In: Accounting
Auto Inc. (Auto) is a company based in New York that manufactures automobiles and exports the finished vehicles to Europe. Auto manufactures two models; the most popular model is a four-door sedan (Sedan), and the other is a less common, highly customizable luxury sports car (Luxury Car). Auto contracts Trans-Atlantic Inc. (Atlantic) to ship its products to Europe. Atlantic has a fleet of 10 multi-use shipping vessels, each with capacity for 2,000 vehicles. The terms of the shipping contracts are as follows: • Sedan contract terms: o The term is five years. o MV Manhattan, a ship in Atlantic’s fleet, is dedicated to shipping Auto’s Sedans for the term of the contract. o Auto determines (1) which European ports receive shipments and (2) the order in which deliveries are made to the ports; Auto instructs Atlantic accordingly. o Auto has the option to send the ship below capacity. If the ship is below capacity, Atlantic cannot use the excess capacity to ship products of its other customers. • Luxury Car contract terms: o The term is five years. o Atlantic is required to deliver shipments of Luxury Cars within five weeks of notification from Auto that an order of Luxury Cars is ready for shipping. o Atlantic may choose any ship from its fleet to complete the request. o Auto may provide 250 to 2,000 Luxury Cars in a single request; however, shipping requests of Luxury Car generally do not exceed 500 vehicles in a single request because of the lower production volume and longer manufacturing time of Luxury Car. o Atlantic has the option to use excess capacity to ship products of its other customers. o After notification from Auto that Luxury Cars are ready to ship, Atlantic determines when within the five-week period to ship the cars, as well as the shipping route. Auto’s CFO understands that the new leasing standard has certain provisions that may affect how the company treats contracts of this nature. Required: Analyze the above and prepare a memorandum addressing the impact (if any) of the new leasing standard on Auto’s shipping arrangements for the following considerations: Case 17-1: You Tell Me: Am I a Lease? Page 2 Copyright 2017 Deloitte Development LLC All Rights Reserved. 1. Determine whether each of Auto’s contracts with Atlantic for Sedan and Luxury Car contains an identified asset. 2. Determine whether each contract conveys the right to control the use of the identified asset to the lessee.
solution
For this situation the agreement with Atlantic for vehicles has a recognizable resource and the recognizable resource is MV Manhattan, the ship that is committed to delivery Auto's Sedans for the term of the agreement.
According to IFRS 16:9 a benefit is regularly recognized by being unequivocally determined in an agreement. For this situation it has been explicitly indicated that MV Manhattan will be utilized to dispatch Auto's Sedans.
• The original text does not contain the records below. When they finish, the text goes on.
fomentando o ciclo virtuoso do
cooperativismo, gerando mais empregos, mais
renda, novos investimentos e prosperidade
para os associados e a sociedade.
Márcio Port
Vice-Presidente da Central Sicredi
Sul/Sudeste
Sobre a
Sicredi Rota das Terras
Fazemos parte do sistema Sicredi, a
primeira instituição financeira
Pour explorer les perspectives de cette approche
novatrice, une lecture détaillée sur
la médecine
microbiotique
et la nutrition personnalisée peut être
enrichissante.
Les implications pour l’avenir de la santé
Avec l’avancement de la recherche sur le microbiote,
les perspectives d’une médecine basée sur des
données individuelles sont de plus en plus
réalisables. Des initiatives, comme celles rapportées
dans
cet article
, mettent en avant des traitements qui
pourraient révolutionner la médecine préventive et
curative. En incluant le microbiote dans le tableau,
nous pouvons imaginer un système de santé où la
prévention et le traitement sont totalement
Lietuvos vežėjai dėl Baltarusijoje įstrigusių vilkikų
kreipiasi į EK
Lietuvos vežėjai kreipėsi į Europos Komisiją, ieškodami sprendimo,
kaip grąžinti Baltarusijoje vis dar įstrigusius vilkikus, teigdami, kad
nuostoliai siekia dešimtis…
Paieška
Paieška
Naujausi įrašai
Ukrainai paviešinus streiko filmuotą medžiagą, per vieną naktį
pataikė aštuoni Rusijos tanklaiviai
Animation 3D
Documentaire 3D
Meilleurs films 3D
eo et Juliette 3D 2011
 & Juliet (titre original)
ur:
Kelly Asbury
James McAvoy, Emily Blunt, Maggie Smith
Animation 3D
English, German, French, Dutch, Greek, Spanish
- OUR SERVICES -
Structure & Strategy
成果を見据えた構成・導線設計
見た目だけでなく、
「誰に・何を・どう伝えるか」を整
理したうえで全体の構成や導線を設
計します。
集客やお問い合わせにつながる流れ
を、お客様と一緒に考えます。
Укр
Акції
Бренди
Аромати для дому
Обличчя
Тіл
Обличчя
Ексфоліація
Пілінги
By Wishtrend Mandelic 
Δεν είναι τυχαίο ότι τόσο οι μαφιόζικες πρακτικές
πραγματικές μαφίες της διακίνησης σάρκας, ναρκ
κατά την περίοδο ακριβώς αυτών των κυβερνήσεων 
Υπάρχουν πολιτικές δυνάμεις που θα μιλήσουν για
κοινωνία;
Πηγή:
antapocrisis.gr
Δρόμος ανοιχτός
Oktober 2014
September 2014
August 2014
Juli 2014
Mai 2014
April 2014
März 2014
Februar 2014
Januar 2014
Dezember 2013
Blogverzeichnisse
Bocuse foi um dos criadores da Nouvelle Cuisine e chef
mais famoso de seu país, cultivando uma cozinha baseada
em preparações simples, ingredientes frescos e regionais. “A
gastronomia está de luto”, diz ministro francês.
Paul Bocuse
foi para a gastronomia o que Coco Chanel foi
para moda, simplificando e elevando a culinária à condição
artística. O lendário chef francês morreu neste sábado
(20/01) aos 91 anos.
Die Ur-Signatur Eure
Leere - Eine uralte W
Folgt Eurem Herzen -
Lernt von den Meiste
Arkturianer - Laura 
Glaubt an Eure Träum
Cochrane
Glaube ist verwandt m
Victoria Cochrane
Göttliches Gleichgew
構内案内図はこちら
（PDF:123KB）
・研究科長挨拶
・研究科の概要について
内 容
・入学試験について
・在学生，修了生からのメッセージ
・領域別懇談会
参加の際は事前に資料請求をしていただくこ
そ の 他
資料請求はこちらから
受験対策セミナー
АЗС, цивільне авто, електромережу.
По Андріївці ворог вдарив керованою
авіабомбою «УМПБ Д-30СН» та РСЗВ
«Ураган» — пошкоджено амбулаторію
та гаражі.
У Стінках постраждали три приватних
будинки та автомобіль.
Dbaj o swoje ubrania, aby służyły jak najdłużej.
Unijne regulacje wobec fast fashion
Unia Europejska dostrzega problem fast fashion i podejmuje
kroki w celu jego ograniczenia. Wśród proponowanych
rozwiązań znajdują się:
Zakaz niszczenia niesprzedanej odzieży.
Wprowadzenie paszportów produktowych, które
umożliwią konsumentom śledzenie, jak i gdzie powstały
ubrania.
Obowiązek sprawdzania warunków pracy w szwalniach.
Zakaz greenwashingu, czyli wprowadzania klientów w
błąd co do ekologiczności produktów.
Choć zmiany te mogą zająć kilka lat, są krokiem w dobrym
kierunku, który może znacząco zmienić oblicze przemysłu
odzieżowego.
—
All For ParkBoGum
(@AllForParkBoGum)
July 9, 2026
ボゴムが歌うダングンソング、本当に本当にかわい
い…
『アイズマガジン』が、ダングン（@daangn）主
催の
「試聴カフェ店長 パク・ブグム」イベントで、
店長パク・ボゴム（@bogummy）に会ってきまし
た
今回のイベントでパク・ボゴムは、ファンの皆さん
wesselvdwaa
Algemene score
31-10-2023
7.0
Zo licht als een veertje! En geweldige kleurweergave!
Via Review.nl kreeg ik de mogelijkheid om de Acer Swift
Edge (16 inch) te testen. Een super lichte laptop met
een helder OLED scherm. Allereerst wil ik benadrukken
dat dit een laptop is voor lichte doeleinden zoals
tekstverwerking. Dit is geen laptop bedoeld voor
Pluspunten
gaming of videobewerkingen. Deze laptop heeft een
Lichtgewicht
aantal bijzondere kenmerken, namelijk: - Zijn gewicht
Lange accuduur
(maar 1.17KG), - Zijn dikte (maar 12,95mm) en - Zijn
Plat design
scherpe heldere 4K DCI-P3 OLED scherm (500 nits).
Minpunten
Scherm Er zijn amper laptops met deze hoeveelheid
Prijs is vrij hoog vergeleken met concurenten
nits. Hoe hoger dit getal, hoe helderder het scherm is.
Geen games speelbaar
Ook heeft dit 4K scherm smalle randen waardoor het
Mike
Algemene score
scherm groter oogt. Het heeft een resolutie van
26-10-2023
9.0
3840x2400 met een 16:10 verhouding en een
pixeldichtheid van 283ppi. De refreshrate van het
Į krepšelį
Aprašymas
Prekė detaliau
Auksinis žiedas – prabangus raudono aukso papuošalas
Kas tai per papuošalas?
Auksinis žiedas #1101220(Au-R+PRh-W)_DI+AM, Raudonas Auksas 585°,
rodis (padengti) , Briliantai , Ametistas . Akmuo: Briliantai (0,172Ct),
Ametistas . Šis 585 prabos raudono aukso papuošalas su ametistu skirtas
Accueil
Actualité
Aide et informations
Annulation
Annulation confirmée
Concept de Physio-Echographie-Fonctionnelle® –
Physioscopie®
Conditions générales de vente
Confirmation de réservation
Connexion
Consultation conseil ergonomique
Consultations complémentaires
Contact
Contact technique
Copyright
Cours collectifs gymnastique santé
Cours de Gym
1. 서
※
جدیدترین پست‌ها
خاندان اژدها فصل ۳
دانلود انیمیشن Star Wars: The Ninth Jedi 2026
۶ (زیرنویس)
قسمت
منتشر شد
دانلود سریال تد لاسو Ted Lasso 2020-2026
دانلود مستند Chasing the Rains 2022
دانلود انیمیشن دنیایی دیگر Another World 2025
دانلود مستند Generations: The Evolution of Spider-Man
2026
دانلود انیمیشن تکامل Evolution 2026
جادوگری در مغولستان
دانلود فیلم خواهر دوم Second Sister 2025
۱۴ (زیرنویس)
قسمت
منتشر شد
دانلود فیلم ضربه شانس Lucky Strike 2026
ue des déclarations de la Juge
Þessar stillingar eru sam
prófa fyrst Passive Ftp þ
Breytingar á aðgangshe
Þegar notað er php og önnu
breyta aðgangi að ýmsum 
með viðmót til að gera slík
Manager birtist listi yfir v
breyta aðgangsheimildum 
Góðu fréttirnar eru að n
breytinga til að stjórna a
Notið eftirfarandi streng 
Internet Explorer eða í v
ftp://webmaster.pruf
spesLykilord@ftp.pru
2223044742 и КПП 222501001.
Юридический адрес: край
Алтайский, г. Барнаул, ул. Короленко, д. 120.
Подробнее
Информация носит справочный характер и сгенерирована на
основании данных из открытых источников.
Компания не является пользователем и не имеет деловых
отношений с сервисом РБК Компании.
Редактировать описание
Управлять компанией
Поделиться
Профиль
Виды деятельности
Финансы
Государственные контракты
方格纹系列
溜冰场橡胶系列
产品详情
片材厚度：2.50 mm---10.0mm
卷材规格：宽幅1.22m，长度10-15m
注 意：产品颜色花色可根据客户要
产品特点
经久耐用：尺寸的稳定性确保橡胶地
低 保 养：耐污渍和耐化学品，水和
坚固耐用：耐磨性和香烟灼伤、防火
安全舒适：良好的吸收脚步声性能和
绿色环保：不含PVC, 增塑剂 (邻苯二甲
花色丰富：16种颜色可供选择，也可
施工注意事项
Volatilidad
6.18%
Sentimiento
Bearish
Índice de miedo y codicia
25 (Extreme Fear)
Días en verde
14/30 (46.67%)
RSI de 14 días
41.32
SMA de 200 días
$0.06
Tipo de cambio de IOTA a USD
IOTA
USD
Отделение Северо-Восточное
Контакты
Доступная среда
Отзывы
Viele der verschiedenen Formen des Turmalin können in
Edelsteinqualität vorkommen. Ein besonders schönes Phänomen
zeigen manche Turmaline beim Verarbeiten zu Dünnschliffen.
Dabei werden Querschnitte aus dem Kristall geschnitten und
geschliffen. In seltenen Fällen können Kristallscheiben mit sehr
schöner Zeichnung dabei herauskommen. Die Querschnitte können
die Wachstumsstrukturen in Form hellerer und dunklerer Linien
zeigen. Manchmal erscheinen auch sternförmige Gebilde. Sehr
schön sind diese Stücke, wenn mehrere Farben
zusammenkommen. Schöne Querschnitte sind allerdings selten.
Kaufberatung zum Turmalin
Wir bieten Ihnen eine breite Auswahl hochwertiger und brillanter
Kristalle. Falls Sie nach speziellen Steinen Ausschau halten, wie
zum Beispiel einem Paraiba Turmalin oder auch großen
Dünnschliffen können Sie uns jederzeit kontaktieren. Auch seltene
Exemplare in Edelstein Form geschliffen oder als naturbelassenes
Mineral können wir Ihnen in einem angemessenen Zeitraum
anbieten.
Also Atlantic can't utilize the abundance ability to send results of its different clients thus Auto has not given Atlantic the directly of substitution.
If there should be an occurrence of first contract with respect to vehicles the renter for example Auto Inc. has the directly to control the utilization of the recognized resource. Be that as it may, this isn't so in the second contract as in the second contract Atlantic has the directly to substitution and this privilege is substantive as Atlantic can choose any ship. Hence Atlantic has the viable capacity to substitute elective resources all through the time of utilization and they would monetarily profit by substitution.